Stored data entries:
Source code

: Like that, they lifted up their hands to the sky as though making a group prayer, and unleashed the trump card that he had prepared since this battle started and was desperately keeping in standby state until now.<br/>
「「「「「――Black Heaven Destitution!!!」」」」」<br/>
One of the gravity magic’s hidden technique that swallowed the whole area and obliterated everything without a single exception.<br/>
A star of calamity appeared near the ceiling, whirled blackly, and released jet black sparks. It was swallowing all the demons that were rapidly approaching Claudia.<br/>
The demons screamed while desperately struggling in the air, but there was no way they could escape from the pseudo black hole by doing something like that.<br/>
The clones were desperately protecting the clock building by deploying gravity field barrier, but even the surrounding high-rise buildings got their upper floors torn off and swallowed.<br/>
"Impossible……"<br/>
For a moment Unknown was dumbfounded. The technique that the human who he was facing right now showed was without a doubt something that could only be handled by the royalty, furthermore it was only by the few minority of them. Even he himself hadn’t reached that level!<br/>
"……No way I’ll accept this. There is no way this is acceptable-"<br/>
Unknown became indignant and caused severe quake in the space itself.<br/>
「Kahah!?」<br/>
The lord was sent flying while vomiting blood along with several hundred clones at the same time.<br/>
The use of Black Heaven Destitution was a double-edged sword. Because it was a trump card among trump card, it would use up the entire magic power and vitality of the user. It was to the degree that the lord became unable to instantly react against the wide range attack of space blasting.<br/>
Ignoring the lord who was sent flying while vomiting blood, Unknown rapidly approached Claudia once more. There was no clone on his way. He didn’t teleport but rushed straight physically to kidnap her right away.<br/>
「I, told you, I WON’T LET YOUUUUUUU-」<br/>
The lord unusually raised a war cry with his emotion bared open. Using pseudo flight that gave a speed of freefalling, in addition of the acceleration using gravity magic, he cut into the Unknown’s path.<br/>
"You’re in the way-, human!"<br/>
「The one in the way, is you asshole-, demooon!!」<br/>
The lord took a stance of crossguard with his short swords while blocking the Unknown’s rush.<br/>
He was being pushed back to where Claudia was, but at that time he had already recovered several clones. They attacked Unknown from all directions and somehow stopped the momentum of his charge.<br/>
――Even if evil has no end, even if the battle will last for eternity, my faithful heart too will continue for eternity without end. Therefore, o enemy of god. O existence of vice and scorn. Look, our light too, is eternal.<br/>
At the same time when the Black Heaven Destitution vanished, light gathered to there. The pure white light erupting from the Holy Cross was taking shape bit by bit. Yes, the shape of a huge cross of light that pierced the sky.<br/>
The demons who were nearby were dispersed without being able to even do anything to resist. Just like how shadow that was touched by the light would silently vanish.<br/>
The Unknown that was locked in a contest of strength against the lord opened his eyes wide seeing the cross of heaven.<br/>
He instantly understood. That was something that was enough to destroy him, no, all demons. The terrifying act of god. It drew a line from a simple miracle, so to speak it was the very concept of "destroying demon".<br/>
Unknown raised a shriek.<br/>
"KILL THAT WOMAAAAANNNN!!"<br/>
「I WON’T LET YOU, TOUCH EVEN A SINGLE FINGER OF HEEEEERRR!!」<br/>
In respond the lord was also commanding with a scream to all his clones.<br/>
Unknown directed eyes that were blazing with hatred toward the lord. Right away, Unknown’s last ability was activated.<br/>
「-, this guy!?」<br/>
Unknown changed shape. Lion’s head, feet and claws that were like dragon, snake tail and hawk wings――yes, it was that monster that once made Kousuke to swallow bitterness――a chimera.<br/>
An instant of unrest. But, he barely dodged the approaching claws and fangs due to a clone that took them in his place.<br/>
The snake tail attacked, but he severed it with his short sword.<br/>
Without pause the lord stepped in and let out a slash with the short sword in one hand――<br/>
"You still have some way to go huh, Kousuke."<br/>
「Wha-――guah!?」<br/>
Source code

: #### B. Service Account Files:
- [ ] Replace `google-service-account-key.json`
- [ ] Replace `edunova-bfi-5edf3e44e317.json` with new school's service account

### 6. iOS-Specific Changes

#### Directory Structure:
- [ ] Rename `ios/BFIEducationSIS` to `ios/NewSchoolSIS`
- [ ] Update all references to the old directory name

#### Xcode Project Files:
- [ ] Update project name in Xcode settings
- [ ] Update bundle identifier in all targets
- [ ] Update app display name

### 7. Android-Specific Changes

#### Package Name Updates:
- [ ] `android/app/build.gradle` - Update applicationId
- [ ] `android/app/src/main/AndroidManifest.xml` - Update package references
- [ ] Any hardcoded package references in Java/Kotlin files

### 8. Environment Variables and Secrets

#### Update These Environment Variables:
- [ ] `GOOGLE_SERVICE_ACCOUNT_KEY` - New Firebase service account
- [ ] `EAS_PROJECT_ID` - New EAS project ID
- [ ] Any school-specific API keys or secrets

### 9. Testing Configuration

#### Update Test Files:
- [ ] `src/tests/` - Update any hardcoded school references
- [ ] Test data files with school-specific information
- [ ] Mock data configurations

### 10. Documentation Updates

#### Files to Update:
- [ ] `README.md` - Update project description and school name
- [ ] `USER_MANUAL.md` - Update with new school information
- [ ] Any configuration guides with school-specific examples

## [Exercise prompt]
Every entry, written out exactly, is what the response should contain.

## [Answer space]
Source code

: Like that, they lifted up their hands to the sky as though making a group prayer, and unleashed the trump card that he had prepared since this battle started and was desperately keeping in standby state until now.<br/>
「「「「「――Black Heaven Destitution!!!」」」」」<br/>
One of the gravity magic’s hidden technique that swallowed the whole area and obliterated everything without a single exception.<br/>
A star of calamity appeared near the ceiling, whirled blackly, and released jet black sparks. It was swallowing all the demons that were rapidly approaching Claudia.<br/>
The demons screamed while desperately struggling in the air, but there was no way they could escape from the pseudo black hole by doing something like that.<br/>
The clones were desperately protecting the clock building by deploying gravity field barrier, but even the surrounding high-rise buildings got their upper floors torn off and swallowed.<br/>
"Impossible……"<br/>
For a moment Unknown was dumbfounded. The technique that the human who he was facing right now showed was without a doubt something that could only be handled by the royalty, furthermore it was only by the few minority of them. Even he himself hadn’t reached that level!<br/>
"……No way I’ll accept this. There is no way this is acceptable-"<br/>
Unknown became indignant and caused severe quake in the space itself.<br/>
「Kahah!?」<br/>
The lord was sent flying while vomiting blood along with several hundred clones at the same time.<br/>
The use of Black Heaven Destitution was a double-edged sword. Because it was a trump card among trump card, it would use up the entire magic power and vitality of the user. It was to the degree that the lord became unable to instantly react against the wide range attack of space blasting.<br/>
Ignoring the lord who was sent flying while vomiting blood, Unknown rapidly approached Claudia once more. There was no clone on his way. He didn’t teleport but rushed straight physically to kidnap her right away.<br/>
「I, told you, I WON’T LET YOUUUUUUU-」<br/>
The lord unusually raised a war cry with his emotion bared open. Using pseudo flight that gave a speed of freefalling, in addition of the acceleration using gravity magic, he cut into the Unknown’s path.<br/>
"You’re in the way-, human!"<br/>
「The one in the way, is you asshole-, demooon!!」<br/>
The lord took a stance of crossguard with his short swords while blocking the Unknown’s rush.<br/>
He was being pushed back to where Claudia was, but at that time he had already recovered several clones. They attacked Unknown from all directions and somehow stopped the momentum of his charge.<br/>
――Even if evil has no end, even if the battle will last for eternity, my faithful heart too will continue for eternity without end. Therefore, o enemy of god. O existence of vice and scorn. Look, our light too, is eternal.<br/>
At the same time when the Black Heaven Destitution vanished, light gathered to there. The pure white light erupting from the Holy Cross was taking shape bit by bit. Yes, the shape of a huge cross of light that pierced the sky.<br/>
The demons who were nearby were dispersed without being able to even do anything to resist. Just like how shadow that was touched by the light would silently vanish.<br/>
The Unknown that was locked in a contest of strength against the lord opened his eyes wide seeing the cross of heaven.<br/>
He instantly understood. That was something that was enough to destroy him, no, all demons. The terrifying act of god. It drew a line from a simple miracle, so to speak it was the very concept of "destroying demon".<br/>
Unknown raised a shriek.<br/>
"KILL THAT WOMAAAAANNNN!!"<br/>
「I WON’T LET YOU, TOUCH EVEN A SINGLE FINGER OF HEEEEERRR!!」<br/>
In respond the lord was also commanding with a scream to all his clones.<br/>
Unknown directed eyes that were blazing with hatred toward the lord. Right away, Unknown’s last ability was activated.<br/>
「-, this guy!?」<br/>
Unknown changed shape. Lion’s head, feet and claws that were like dragon, snake tail and hawk wings――yes, it was that monster that once made Kousuke to swallow bitterness――a chimera.<br/>
An instant of unrest. But, he barely dodged the approaching claws and fangs due to a clone that took them in his place.<br/>
The snake tail attacked, but he severed it with his short sword.<br/>
Without pause the lord stepped in and let out a slash with the short sword in one hand――<br/>
"You still have some way to go huh, Kousuke."<br/>
「Wha-――guah!?」<br/>
Source code

: #### B. Service Account Files:
- [ ] Replace `google-service-account-key.json`
- [ ] Replace `edunova-bfi-5edf3e44e317.json` with new school's service account

### 6. iOS-Specific Changes

#### Directory Structure:
- [ ] Rename `ios/BFIEducationSIS` to `ios/NewSchoolSIS`
- [ ] Update all references to the old directory name

#### Xcode Project Files:
- [ ] Update project name in Xcode settings
- [ ] Update bundle identifier in all targets
- [ ] Update app display name

### 7. Android-Specific Changes

#### Package Name Updates:
- [ ] `android/app/build.gradle` - Update applicationId
- [ ] `android/app/src/main/AndroidManifest.xml` - Update package references
- [ ] Any hardcoded package references in Java/Kotlin files

### 8. Environment Variables and Secrets

#### Update These Environment Variables:
- [ ] `GOOGLE_SERVICE_ACCOUNT_KEY` - New Firebase service account
- [ ] `EAS_PROJECT_ID` - New EAS project ID
- [ ] Any school-specific API keys or secrets

### 9. Testing Configuration

#### Update Test Files:
- [ ] `src/tests/` - Update any hardcoded school references
- [ ] Test data files with school-specific information
- [ ] Mock data configurations

### 10. Documentation Updates

#### Files to Update:
- [ ] `README.md` - Update project description and school name
- [ ] `USER_MANUAL.md` - Update with new school information
- [ ] Any configuration guides with school-specific examples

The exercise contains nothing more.